Please copy the portion of the Rome Opera article starting with "Backed by a" and going on through "party or another.", keeping every word and mark the same.

:: Selected passage ::

But times have changed and the new mayor of Rome has blown the whistle: such shows must stop. The last straw was a Rome magistrate's application for leave to prosecute the Superintendent, Gian Paolo Cresci, Jose Carreras and 21 others for alleged fiddles with the funds.

What with carpeting the foyer in Persian rugs, doubling the staff, hiring liveried lackeys, parading through the city with elephants and slave-girls, and other extravagances, Mr Cresci has, within two years, turned the Opera's 900m lire ( pounds 36,000) surplus into a L60bn deficit. By the summer, it will have no money to pay staff, and next year it may have to close down.

Backed by a unanimous city council vote, Mayor Francesco Rutelli demanded that Mr Cresci resign. The situation is intolerable, he declared.

The superintendent's departure - if he does go, which is another matter - will mark the end of an era: a political era. The Rome Opera has been a playground for the old political parties, a rich mine of patronage, influence and nepotism. The people who got top jobs reflected the political make-up of the city council.

It has long been rumoured that to be hired or win a plum part, singers had to be backed by one party or another.

Mr Cresci embodied this system. He was one of many who made spectacular careers on the coat-tails of politicians (in his case, former prime ministers Amintore Fanfani and Giulio Andreotti, and Rome's former Christian Democrat boss Vittorio 'the Shark' Sbardella). He was also a member of the P2 Masonic conspiracy (which he dismisses as 'an accident').

In a carve-up of jobs, the superintendency fell to him, though he admitted he did not know the first thing about opera. Mr Fanfani could not see any drawback. 'Cresci is an opera in himself,' he said.

And, in a way, he is. Determined to popularise a lacklustre theatre, he went for mass- appeal productions, showmanship, gimmicks. 'All froth and no substance,' his critics objected - but Mr Cresci was not deterred. To defuse a hostile press, he hired journalists and their relatives on contracts. And he paid well-connected women to cultivate the diplomatic corps and throw after- theatre parties. When the Italian president wanted a special welcome for Argentina's President Carlos Menem, Mr Cresci engaged Carreras for the night for L130m (some reports say L170m) though the maximum fee allowed is L30m.

The State Audit Office was appalled. Why was an orchestra paid for a Pavarotti concert that never took place? Why are nearly one quarter of tickets given away? Why was a plane hired to bring a tenor from London, carpets rented at L300m a year without tenders, and the new, 25-strong in-house fire brigade given English lessons at L80,000 each an hour? And what about the L14m for hiring six horses and a chariot, and the L35m for a monkey and two camels which, at the sound of fanfares, were unable to contain themselves?

'It resembles a Byzantine court in the worst period of decadence,' the Corriere della Sera newspaper said. Mr Cresci retorted that the debt was 'a mere trifle . . . no more than the cost of a few tanks'. And with devastating frankness, he added: 'Only an infinitesimal part of it went into bribes.'

Not that the problems started with Mr Cresci. 'It is easier to translate an Egyptian papyrus than run the Opera,' conductor Giuseppe Sinopoli said. Twice someone tried to set it on fire; poison-pen letters circulated; a prima donna publicly boxed the artistic director's ears; and, Mr Cresci says, the security-conscious secretary- general works in a strong-room.

Its union problems were notorious: in Giselle once, half the corps de ballet occupied the stage in protest at the producer; and in performances of Carmen and Iphigenia in Tauris, the chorus refused to open their mouths. These issues subsided when Mr Cresci introduced mass promotions and liberal payment of overtime.

Mr Cresci, whose contract still has some time to run, has been promising to resign for a year. If the new, clean city council, which has already chosen his successor, manages to sort out the Opera, it will be another sign that the new era in Italy really has begun.

:::
:: Provided data ::

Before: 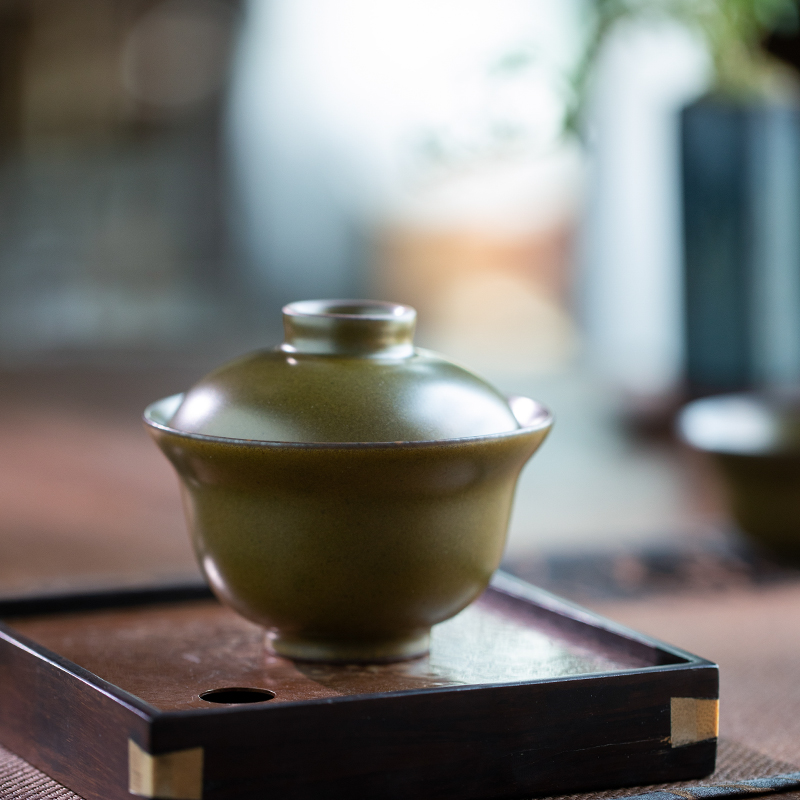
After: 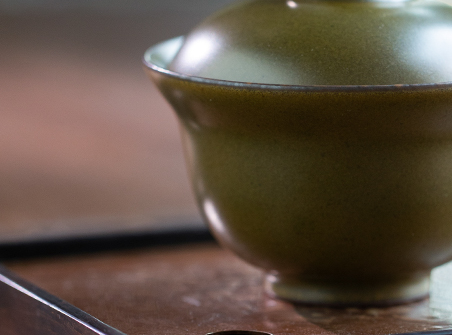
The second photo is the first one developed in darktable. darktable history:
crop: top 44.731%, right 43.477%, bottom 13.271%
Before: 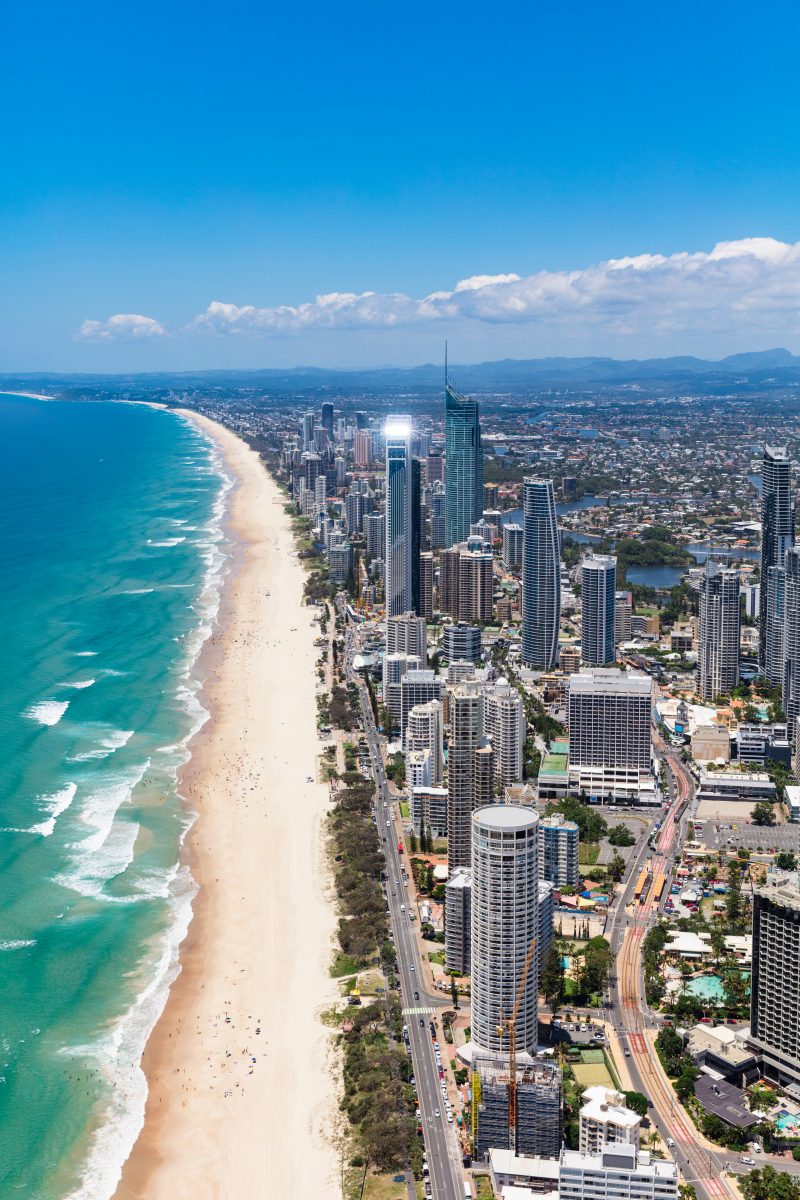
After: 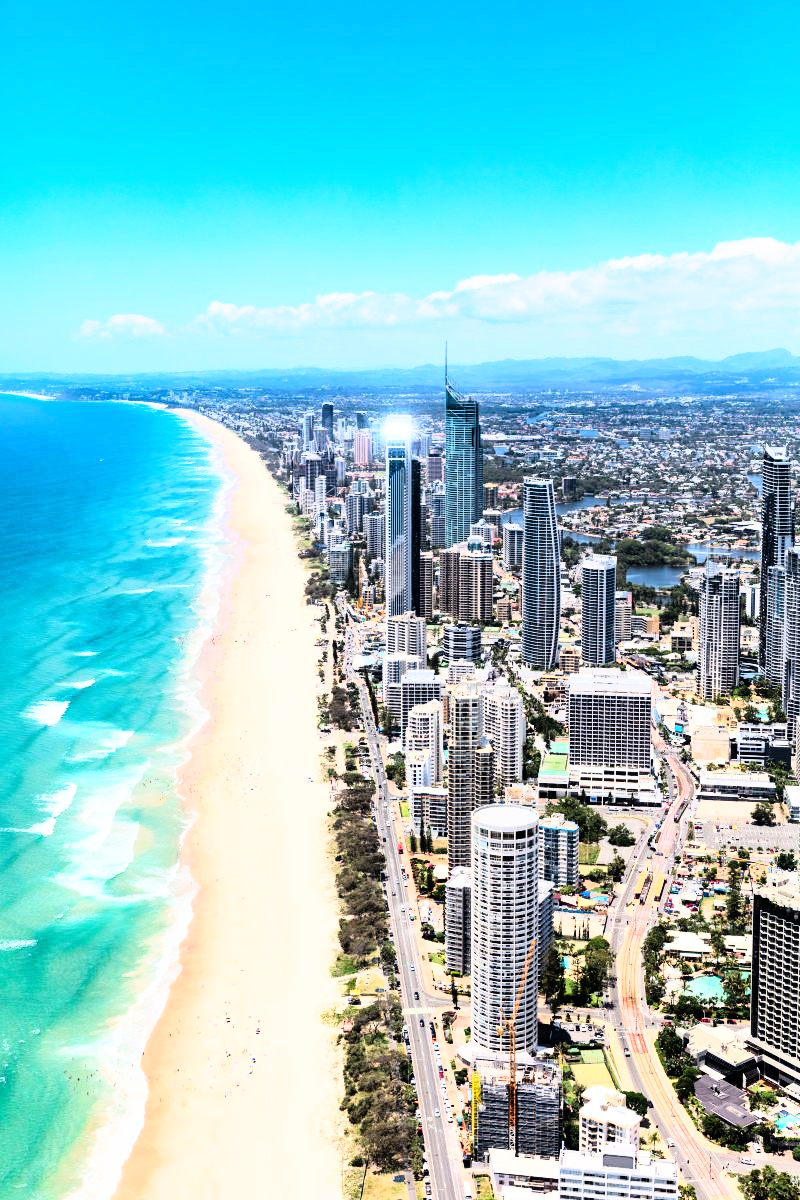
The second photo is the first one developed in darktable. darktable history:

:::
:: Provided data ::

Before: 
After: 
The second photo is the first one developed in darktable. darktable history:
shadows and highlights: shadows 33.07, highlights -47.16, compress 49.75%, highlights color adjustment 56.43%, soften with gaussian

:::
:: Provided data ::

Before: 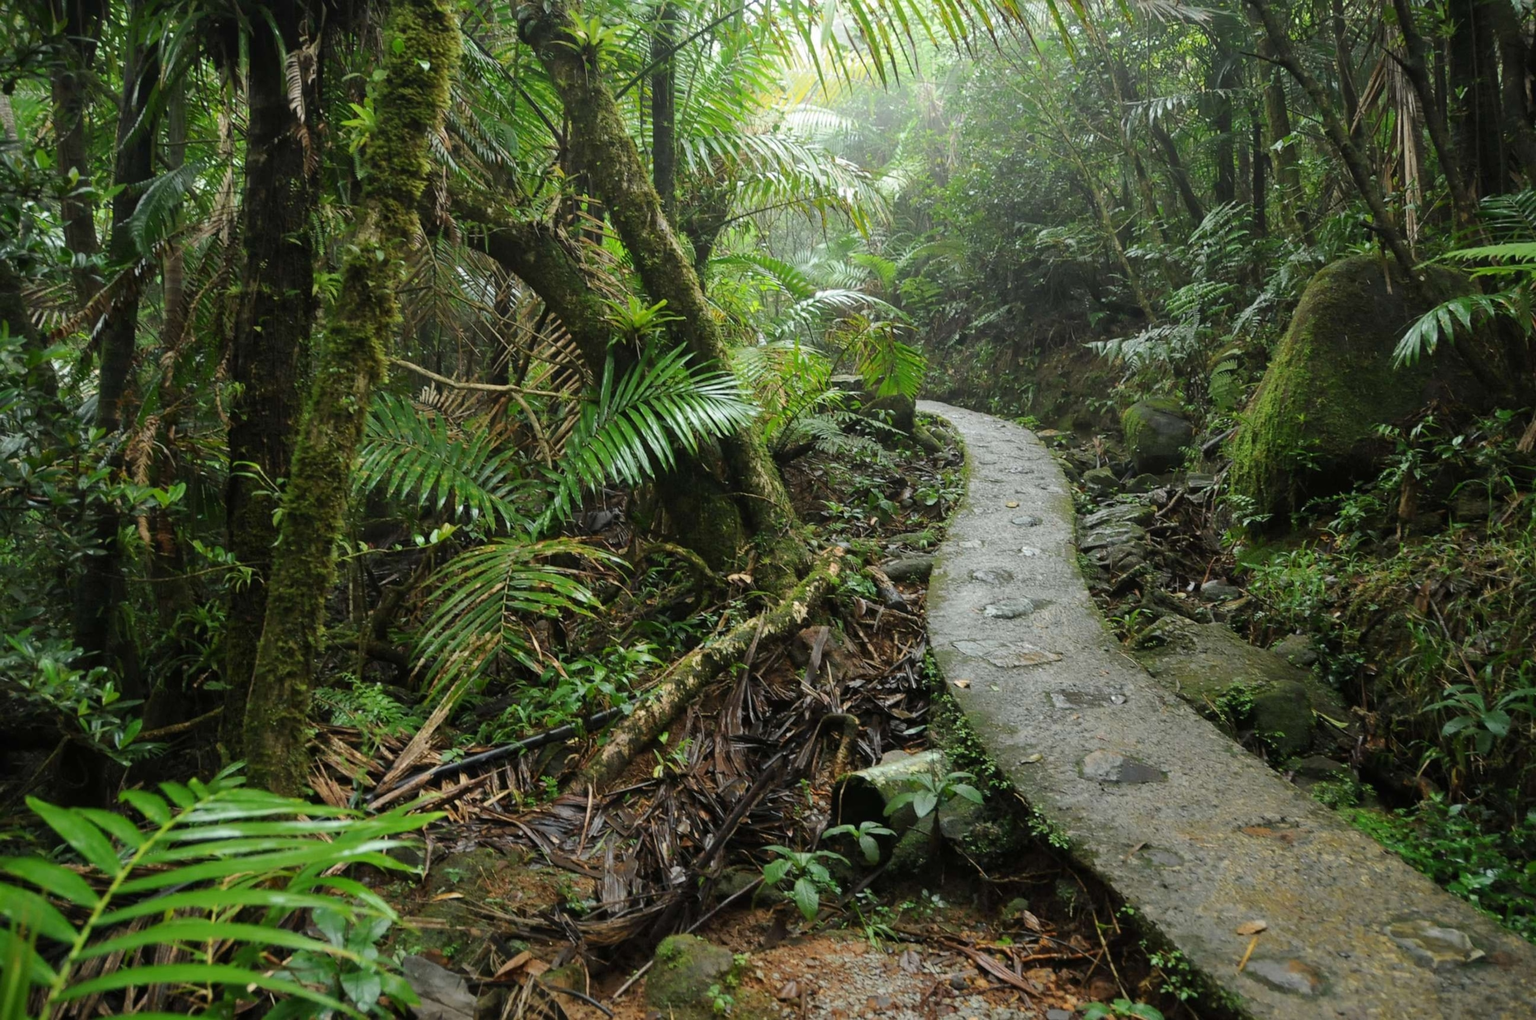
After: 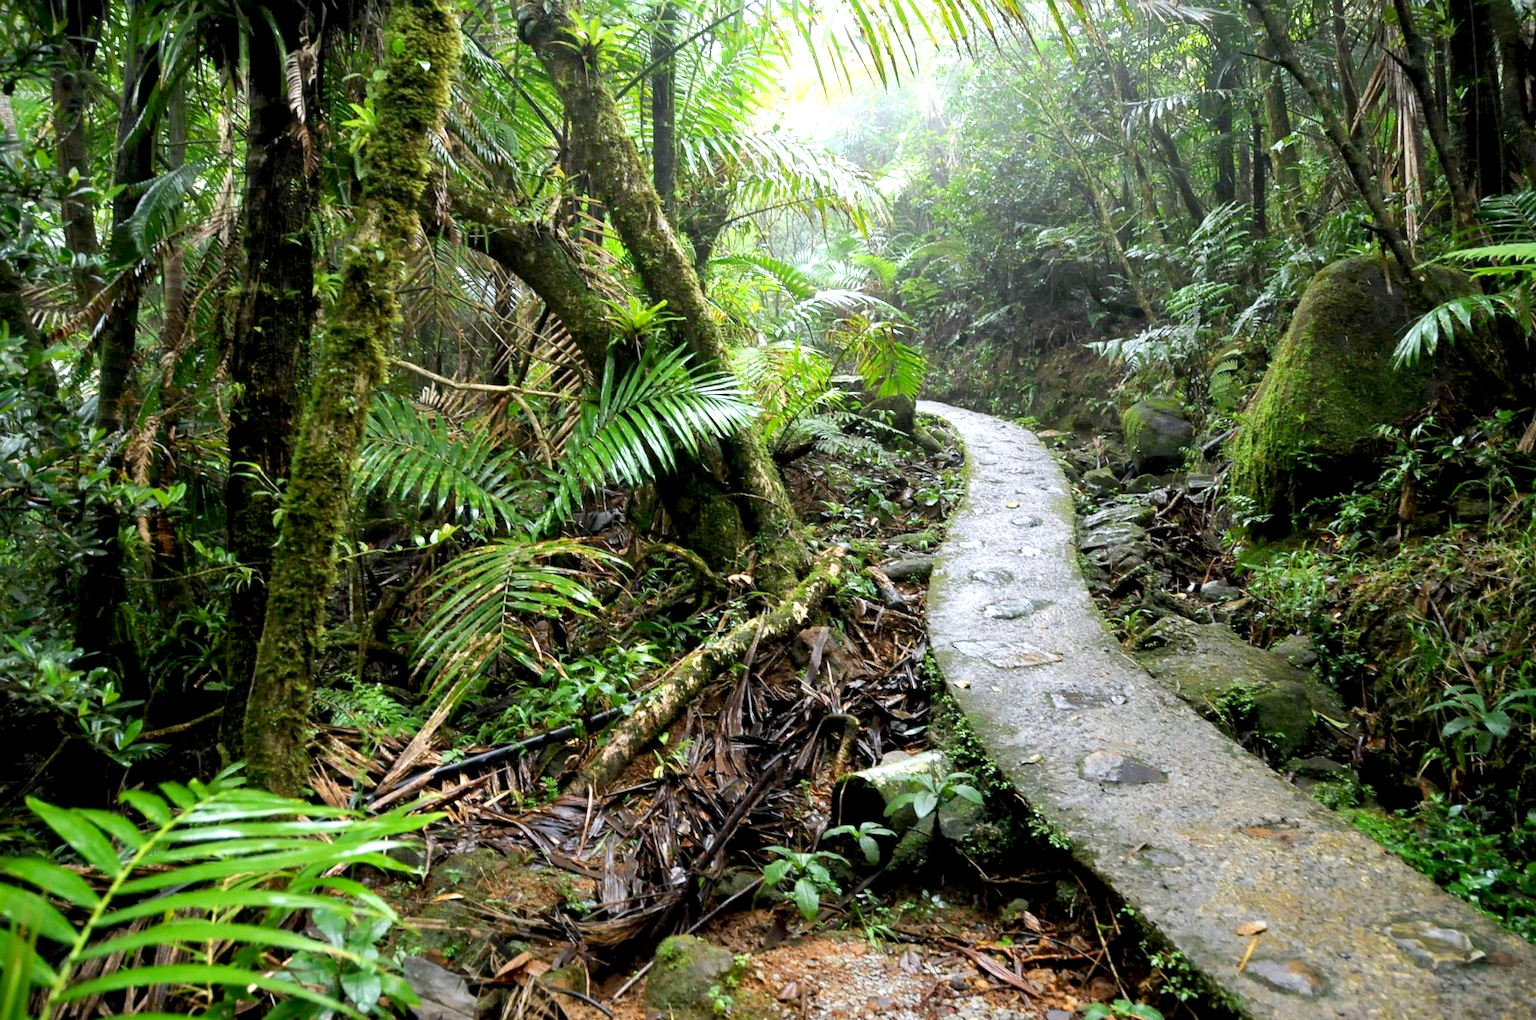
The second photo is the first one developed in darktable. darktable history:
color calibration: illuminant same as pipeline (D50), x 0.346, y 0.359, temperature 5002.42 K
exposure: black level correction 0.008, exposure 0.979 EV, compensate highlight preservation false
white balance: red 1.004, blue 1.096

:::

**Solution to the exercise**
Backed by a unanimous city council vote, Mayor Francesco Rutelli demanded that Mr Cresci resign. The situation is intolerable, he declared.

The superintendent's departure - if he does go, which is another matter - will mark the end of an era: a political era. The Rome Opera has been a playground for the old political parties, a rich mine of patronage, influence and nepotism. The people who got top jobs reflected the political make-up of the city council.

It has long been rumoured that to be hired or win a plum part, singers had to be backed by one party or another.